DDR-Vergangenheit: Stasi-Aufarbeitung soll zerlegt werden

Heute stellt die Expertenkommission zur Stasi-Unterlagen-Behörde ihren Bericht vor und wird eine Auflösung empfehlen. Die geplante Reform löst eine Debatte aus. Am Ende muss der Bundestag entscheiden.

Eine vom Bundestag eingesetzte Expertenkommission zur Zukunft der Stasi-Unterlagen-Behörde stellt an diesem Dienstag in Berlin ihre Empfehlungen vor. Nach den Eckpunkten, die der Deutschen Presse-Agentur vorliegen, soll die vor mehr als einem Vierteljahrhundert gegründete Behörde in der jetzigen Form nicht weiterbestehen. Die Stasi-Akten sollen in das Bundesarchiv überführt sowie eine Stiftung „Diktatur und Widerstand. Forum für Demokratie und Menschenrechte“ gegründet werden, wie es in dem Papier heißt.

Installiert werden soll demnach auch ein „Bundesbeauftragter für die Auseinandersetzung mit der SED-Diktatur und ihren Folgen“. Das Papier soll noch diskutiert werden, bevor der Bundestag entscheidet. Der frühere CDU-Ministerpräsident von Sachsen-Anhalt, Wolfgang Böhmer, wird als Leiter der Kommission zusammen mit dem SPD-Politiker Richard Schröder in der Bundespressekonferenz erwartet. Zuvor soll der Bericht an Bundestagspräsident Norbert Lammert übergeben werden.

Inzwischen wurde bekannt, dass ein Mitglied der Expertenkommission die Vorschläge nicht mitträgt. Die frühere DDR-Bürgerrechtlerin Hildigund Neubert ist dagegen, dass die Stasi-Akten ins Bundesarchiv kommen. Nach ihrer Ansicht gehören dort nur Papiere hin, die nicht mehr aktuell benutzt werden.
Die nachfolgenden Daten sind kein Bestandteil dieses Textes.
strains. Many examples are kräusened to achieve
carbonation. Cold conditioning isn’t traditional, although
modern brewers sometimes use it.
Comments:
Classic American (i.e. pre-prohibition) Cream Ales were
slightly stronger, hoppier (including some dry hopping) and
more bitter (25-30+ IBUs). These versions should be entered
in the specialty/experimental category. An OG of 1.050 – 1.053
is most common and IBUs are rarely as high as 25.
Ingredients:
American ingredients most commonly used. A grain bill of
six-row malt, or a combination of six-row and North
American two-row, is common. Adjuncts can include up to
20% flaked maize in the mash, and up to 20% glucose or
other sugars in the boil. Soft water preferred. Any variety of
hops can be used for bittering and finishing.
In der „Welt“ hatte Neubert gesagt, es sei das falsche Signal, die Stasi-Unterlagen-Behörde als Institution der Freiheit zu schleifen. „Die 1989 begonnene Tradition der Aufarbeitung wird beschädigt, das Flaggschiff der DDR-Aufarbeitung versenkt.“ Neubert, bis 2013 in Thüringen Landesbeauftragte für die Stasi-Unterlagen, hat ein Minderheitenvotum zu den Empfehlungen verfasst.

Auch der Leiter der Berliner Stasiopfer-Gedenkstätte, Hubertus Knabe, äußerte sich kritisch. Nach dem, was bislang bekannt wurde, wirke das Papier wie ein mühsam ausgehandelter politischer Kompromiss, ohne Probleme zu lösen, sagte Knabe der dpa. Er sehe die vorgeschlagene Zerlegung der Stasi-Unterlagen-Behörde mit großer Sorge und befürchte, dass sich die Möglichkeiten der DDR-Aufarbeitung verschlechtern könnten. An den Empfehlungen habe nicht ein einziges Stasiopfer mitgewirkt. Der Historiker forderte eine öffentliche Anhörung im Bundestag.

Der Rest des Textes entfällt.